[Study text Boundary: Start]

SHANGHAI -- The key index for Shanghai stocks touched a 29-month high on Tuesday, following efforts by the Chinese government to stabilize financial markets and quell smoldering concerns about capital flight after Beijing imposed new security legislation on Hong Kong.
Moves to encourage a roster of major domestic corporations to list at home are adding to investor excitement, as is government cheerleading.
"Experts say that outstanding policy agenda against the novel coronavirus is the driving force behind the economic resilience and the bull market," said an analyst on state broadcaster CCTV on Monday, talking about the nearly 6% gain on the Shanghai Composite that day.
Major Chinese investment bank Guotai Junan Securities, where the analyst hailed from, had just released a report placing the target price for the Shanghai Composite at 3,500 points. Most market players interpreted that as an obvious signal that government authorities recommend purchasing equities.
The Shanghai Composite followed up Monday's finish by topping 3,400 points on Tuesday. Initial public offerings have also drawn investors to the market.

[Study text Boundary: End]
[Records Boundary: Start]

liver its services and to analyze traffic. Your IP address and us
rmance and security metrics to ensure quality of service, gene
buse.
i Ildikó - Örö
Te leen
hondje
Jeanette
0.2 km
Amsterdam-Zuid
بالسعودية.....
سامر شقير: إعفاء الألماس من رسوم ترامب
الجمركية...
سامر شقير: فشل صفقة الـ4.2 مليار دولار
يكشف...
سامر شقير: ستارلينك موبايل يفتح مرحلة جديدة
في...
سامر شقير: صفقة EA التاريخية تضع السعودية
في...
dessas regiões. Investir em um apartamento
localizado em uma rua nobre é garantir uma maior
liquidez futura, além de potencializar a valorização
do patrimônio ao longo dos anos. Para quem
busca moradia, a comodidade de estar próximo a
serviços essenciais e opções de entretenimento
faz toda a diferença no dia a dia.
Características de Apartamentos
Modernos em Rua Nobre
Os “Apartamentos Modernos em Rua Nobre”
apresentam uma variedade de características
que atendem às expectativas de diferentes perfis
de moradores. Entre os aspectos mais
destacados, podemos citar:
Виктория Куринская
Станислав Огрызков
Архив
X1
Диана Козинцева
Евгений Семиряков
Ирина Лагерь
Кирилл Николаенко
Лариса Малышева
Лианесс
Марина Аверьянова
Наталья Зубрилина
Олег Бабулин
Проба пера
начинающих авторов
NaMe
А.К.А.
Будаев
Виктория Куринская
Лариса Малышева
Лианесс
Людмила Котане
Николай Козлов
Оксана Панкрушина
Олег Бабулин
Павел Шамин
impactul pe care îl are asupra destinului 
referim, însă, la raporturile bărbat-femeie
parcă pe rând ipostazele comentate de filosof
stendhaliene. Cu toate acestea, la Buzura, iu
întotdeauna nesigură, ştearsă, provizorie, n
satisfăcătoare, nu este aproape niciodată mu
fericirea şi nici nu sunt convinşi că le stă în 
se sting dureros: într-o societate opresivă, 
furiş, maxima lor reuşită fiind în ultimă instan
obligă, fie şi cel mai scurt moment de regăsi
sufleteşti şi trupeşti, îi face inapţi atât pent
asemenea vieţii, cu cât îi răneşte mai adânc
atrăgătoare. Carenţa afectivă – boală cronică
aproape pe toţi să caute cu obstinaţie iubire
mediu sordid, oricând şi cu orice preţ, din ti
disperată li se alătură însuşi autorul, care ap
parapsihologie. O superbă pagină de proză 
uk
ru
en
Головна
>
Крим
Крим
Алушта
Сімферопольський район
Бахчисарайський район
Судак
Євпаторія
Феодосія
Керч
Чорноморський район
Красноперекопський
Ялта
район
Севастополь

[Records Boundary: End]

* [Assignment] Copy out the whole passage on the Shanghai stock rally word for word.

* [Response]
SHANGHAI -- The key index for Shanghai stocks touched a 29-month high on Tuesday, following efforts by the Chinese government to stabilize financial markets and quell smoldering concerns about capital flight after Beijing imposed new security legislation on Hong Kong.
Moves to encourage a roster of major domestic corporations to list at home are adding to investor excitement, as is government cheerleading.
"Experts say that outstanding policy agenda against the novel coronavirus is the driving force behind the economic resilience and the bull market," said an analyst on state broadcaster CCTV on Monday, talking about the nearly 6% gain on the Shanghai Composite that day.
Major Chinese investment bank Guotai Junan Securities, where the analyst hailed from, had just released a report placing the target price for the Shanghai Composite at 3,500 points. Most market players interpreted that as an obvious signal that government authorities recommend purchasing equities.
The Shanghai Composite followed up Monday's finish by topping 3,400 points on Tuesday. Initial public offerings have also drawn investors to the market.